The bill improves disclosures and fiduciary clarity for self-directed brokerage windows—potentially helping retirement decision-making—but imposes compliance costs and friction that could mislead some participants, reduce convenience, or prompt plans (especially small ones) to limit investment options.
Seniors and other participants who use self-directed brokerage windows receive clearer warnings and pre-trade projections, helping reduce the risk of poor investment choices near retirement.
Participants get standardized return projections (4%, 6%, 8%), making it easier to compare likely retirement outcomes across plan options and brokerage choices.
Clarifying the term 'designated investment alternative' reduces fiduciary ambiguity and can improve plan governance by distinguishing fiduciary-selected options from self-directed brokerage investments.

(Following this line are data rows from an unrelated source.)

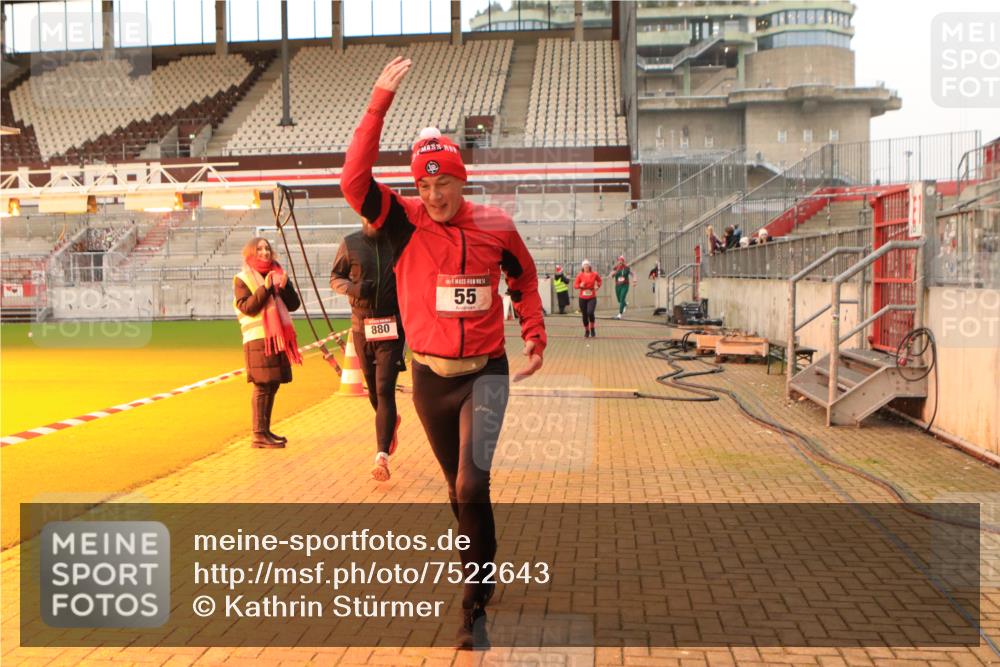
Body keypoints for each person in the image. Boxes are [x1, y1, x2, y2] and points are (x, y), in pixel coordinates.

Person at [341, 56, 546, 650]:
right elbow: (354, 182)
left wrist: (534, 332)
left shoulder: (496, 226)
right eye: (424, 186)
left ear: (463, 181)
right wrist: (378, 103)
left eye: (444, 185)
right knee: (459, 492)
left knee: (470, 485)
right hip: (430, 379)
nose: (433, 196)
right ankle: (484, 561)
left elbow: (524, 279)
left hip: (486, 375)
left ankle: (470, 609)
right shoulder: (403, 221)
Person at [330, 219, 405, 482]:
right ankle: (390, 421)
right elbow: (335, 278)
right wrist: (353, 288)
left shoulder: (398, 242)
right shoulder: (350, 243)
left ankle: (381, 456)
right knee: (374, 391)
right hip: (361, 328)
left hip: (392, 327)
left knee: (384, 388)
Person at [233, 237, 302, 449]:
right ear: (251, 253)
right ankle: (258, 434)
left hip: (276, 338)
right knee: (262, 385)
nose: (264, 252)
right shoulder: (243, 278)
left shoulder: (278, 274)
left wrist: (285, 287)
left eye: (267, 248)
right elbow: (247, 307)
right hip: (258, 340)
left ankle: (265, 430)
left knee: (273, 383)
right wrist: (265, 288)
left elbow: (294, 305)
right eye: (259, 249)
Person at [574, 259, 602, 337]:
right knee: (584, 315)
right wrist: (580, 285)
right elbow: (575, 285)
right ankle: (587, 330)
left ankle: (592, 328)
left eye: (587, 265)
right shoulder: (580, 275)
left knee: (590, 312)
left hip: (592, 297)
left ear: (589, 266)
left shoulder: (594, 274)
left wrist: (597, 286)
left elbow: (600, 281)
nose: (586, 267)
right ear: (582, 267)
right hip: (582, 298)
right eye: (584, 266)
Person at [609, 255, 635, 319]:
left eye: (621, 260)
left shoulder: (626, 268)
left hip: (625, 285)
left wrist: (635, 280)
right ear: (618, 261)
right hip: (618, 286)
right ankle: (625, 304)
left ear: (623, 261)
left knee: (622, 298)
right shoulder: (616, 268)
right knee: (619, 300)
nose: (620, 262)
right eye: (619, 261)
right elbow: (611, 275)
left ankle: (620, 314)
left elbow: (633, 274)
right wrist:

Plan sponsors will face increased administrative and compliance costs to produce and track acknowledgements, disproportionately burdening smaller plans and potentially leading to higher fees or reduced plan offerings for participants.

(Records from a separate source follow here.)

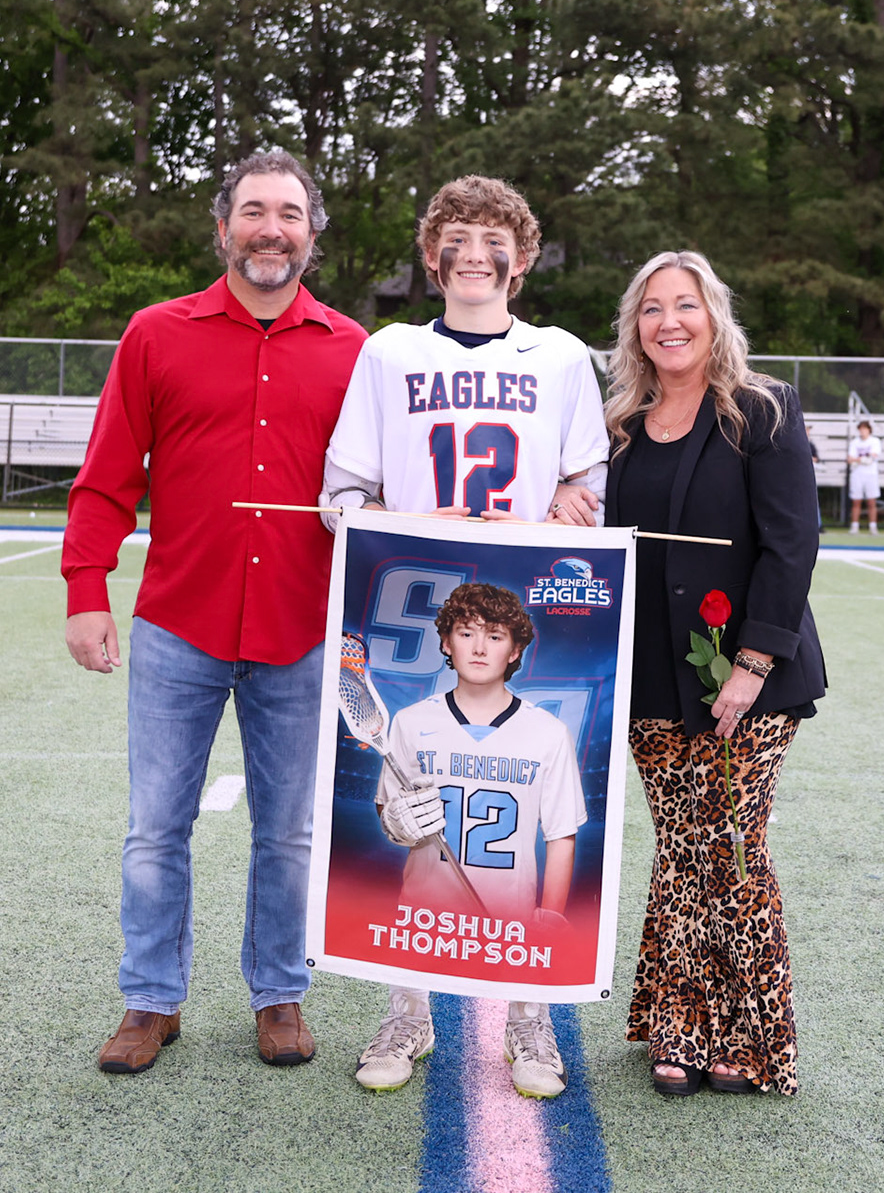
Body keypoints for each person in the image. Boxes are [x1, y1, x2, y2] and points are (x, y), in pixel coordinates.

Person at [62, 149, 368, 1076]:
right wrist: (86, 589)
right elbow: (108, 474)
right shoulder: (157, 333)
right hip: (178, 627)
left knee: (289, 832)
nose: (270, 229)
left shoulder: (358, 350)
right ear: (224, 225)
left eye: (288, 213)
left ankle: (279, 996)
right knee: (157, 826)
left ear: (313, 234)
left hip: (301, 633)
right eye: (252, 211)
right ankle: (150, 1001)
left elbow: (394, 487)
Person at [320, 174, 608, 1100]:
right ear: (431, 254)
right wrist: (400, 517)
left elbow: (589, 491)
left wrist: (575, 505)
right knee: (414, 815)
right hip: (413, 605)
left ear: (521, 261)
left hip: (521, 603)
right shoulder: (389, 351)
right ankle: (407, 1011)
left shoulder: (562, 357)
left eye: (494, 240)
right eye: (456, 236)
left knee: (518, 823)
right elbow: (340, 500)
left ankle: (530, 1018)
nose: (474, 254)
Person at [603, 249, 826, 1097]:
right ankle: (674, 1027)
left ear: (713, 314)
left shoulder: (761, 411)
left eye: (685, 304)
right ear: (636, 328)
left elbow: (792, 543)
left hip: (748, 679)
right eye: (652, 308)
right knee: (681, 848)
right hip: (652, 680)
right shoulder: (621, 425)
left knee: (730, 847)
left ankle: (749, 1037)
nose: (669, 321)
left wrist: (752, 664)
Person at [370, 584, 586, 1099]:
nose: (480, 646)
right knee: (413, 957)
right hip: (426, 905)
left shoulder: (546, 732)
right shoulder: (411, 723)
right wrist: (396, 823)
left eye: (495, 635)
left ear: (515, 650)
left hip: (511, 905)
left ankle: (527, 1024)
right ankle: (410, 1021)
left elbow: (560, 836)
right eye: (466, 633)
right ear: (446, 642)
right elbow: (387, 813)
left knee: (523, 970)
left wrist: (551, 916)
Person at [847, 419, 882, 533]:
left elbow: (873, 456)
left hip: (870, 475)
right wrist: (862, 459)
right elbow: (850, 459)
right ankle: (855, 526)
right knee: (856, 501)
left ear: (869, 430)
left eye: (864, 429)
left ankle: (873, 526)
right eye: (860, 429)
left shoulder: (875, 441)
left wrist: (859, 459)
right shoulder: (854, 442)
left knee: (871, 502)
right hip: (857, 475)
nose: (862, 431)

Frequent acknowledgement requirements create friction for participants who want to make quick trades, reducing the convenience and flexibility of self-directed accounts.
Standardized fixed-rate projections (e.g., 4/6/8%) may mislead some participants by implying predictable returns and understating downside risk of self-directed investments.
Based on analysis of 2 sections of legislative text.
Introduced October 30, 2025 by James E. Banks · Last progress October 30, 2025
Requires retirement plans that offer brokerage windows or other self-directed, non-designated investment options to give participants a specific notice and obtain an acknowledgement each time they direct money into, out of, or within those arrangements. The notice must be substantially similar to a four-part disclosure and include an illustrative graph projecting retirement balances at age 67 under 4%, 6%, and 8% annual returns; the rule takes effect January 1, 2026. The change narrows when a participant is treated as exercising control (which affects plan fiduciary liability under ERISA). Plans, recordkeepers, and brokers will need processes to deliver the notice and capture acknowledgements before participant-directed trades in these non-designated options can proceed.